カルロは外套のボタンを外しながら、淡々とレオナルドに尋ねた。
「優先。それは、国王陛下の命令よりも?」
「ああ。だがくれぐれも、その事実がルカさまには気付かれないように。国王命令よりも優先させたとあれば、側近たちがうるさそうだからな」
(……アルディーニ家当主としての、レオナルドの顔だ)
フランチェスカは、何処か普段と違う雰囲気のレオナルドを見遣る。
(レオナルドはいつもなら、私の前であんまり『アルディーニ当主』らしいところを見せない。アルディーニ家の構成員も、カルロさん以外の幹部クラスとは、まだ会ったことがないし)
恐らくは、裏社会に関わらず生きていきたいと願うフランチェスカへの配慮なのだろう。
(パパとの物語が主軸になるゲームの五章では、レオナルドの右腕的な存在の人だって、しっかり出てきたのにな。『フランチェスカ』の敵としてだけど……)

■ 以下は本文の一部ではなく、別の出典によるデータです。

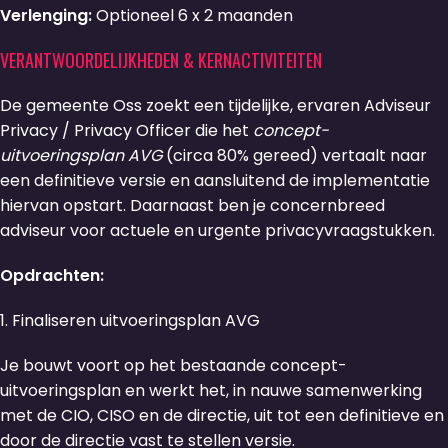
Verlenging:
Optioneel 6 x 2 maanden
VERANTWOORDELIJKHEDEN & KERNACTIVITEITEN
De gemeente Oss zoekt een tijdelijke, ervaren Adviseur
Privacy / Privacy Officer die het
concept-
uitvoeringsplan AVG
(circa 80% gereed) vertaalt naar
een definitieve versie en aansluitend de implementatie
hiervan opstart. Daarnaast ben je concernbreed
adviseur voor actuele en urgente privacyvraagstukken.
Opdrachten:
1. Finaliseren uitvoeringsplan AVG
Je bouwt voort op het bestaande concept-
uitvoeringsplan en werkt het, in nauwe samenwerking
met de CIO, CISO en de directie, uit tot een definitieve en
door de directie vast te stellen versie.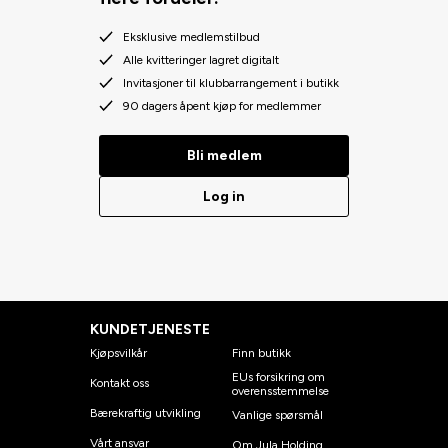
Eksklusive medlemstilbud
Alle kvitteringer lagret digitalt
Invitasjoner til klubbarrangement i butikk
90 dagers åpent kjøp for medlemmer
Bli medlem
Log in
KUNDETJENESTE
Kjøpsvilkår
Finn butikk
EUs forsikring om
Kontakt oss
overensstemmelse
Bærekraftig utvikling
Vanlige spørsmål
Vårt ansvar
Om Jula Holding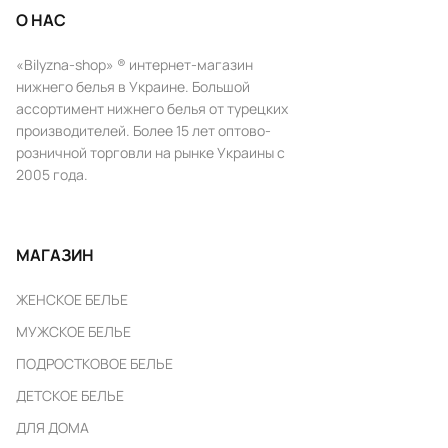
О НАС
«Bilyzna-shop» ® интернет-магазин
нижнего белья в Украине. Большой
ассортимент нижнего белья от турецких
производителей. Более 15 лет оптово-
розничной торговли на рынке Украины с
2005 года.
МАГАЗИН
ЖЕНСКОЕ БЕЛЬЕ
МУЖСКОЕ БЕЛЬЕ
ПОДРОСТКОВОЕ БЕЛЬЕ
ДЕТСКОЕ БЕЛЬЕ
ДЛЯ ДОМА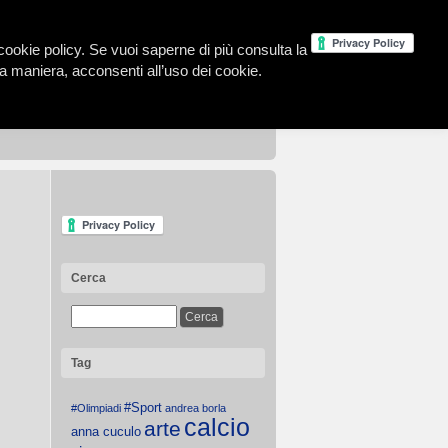
la cookie policy. Se vuoi saperne di più consulta la
 maniera, acconsenti all’uso dei cookie.
Cerca
Tag
#Sport
#Olimpiadi
andrea borla
calcio
arte
anna cuculo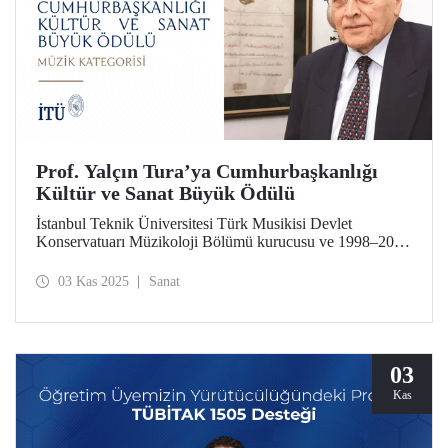
Prof. Yalçın Tura’ya Cumhurbaşkanlığı
Kültür ve Sanat Büyük Ödülü
İstanbul Teknik Üniversitesi Türk Musikisi Devlet
Konservatuarı Müzikoloji Bölümü kurucusu ve 1998–2001
dönemi İTÜ TMDK Müdürü Prof. Yalçın Tura, 2025
Cumhurbaşkanlığı Kültür ve Sanat Büyük Ödülleri’nde
03 Kas 2025
Sanat
Müzik alanında ödüle layık görüldü.
03
Kas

レオナルドは、今世のフランチェスカが唯一面識のある幹部のカルロに、気軽にこんなことを言い放った。
「ついでに少し、ロンバルディ家の事情についても確認したいんだが」
「レオナルド……」
フランチェスカは慌てて身を屈め、レオナルドにひそひそと話した。
「カルロさんは、ロンバルディ家を追放されたんでしょ? いきなりそんな聞き方したら、嫌なことを思い出させちゃうんじゃ」
けれどもカルロはさほど気にしていない表情で、脱いだ外套を丸めた。そして、積み上げられた本の上にぽすんと置く。
「生家の話。構わない」
「わわわ! カルロさん、本! 本が落ちちゃいます!」
「む」
ばさばさと床に散らばった本を、カルロが見下ろす。フランチェスカが慌てて駆け寄ると、レオナルドも笑いながら立ち上がった。
「お前がロンバルディ家に残ってたら、本を粗末に扱った罪で、大変な目に遭ってたかもな」
「本は偉大。どのような状態でも、知識の宝庫。……ありがとう」
フランチェスカとレオナルドが拾った本を受け取って、カルロが頭を下げる。
そして、朴訥とした言葉を漏らした。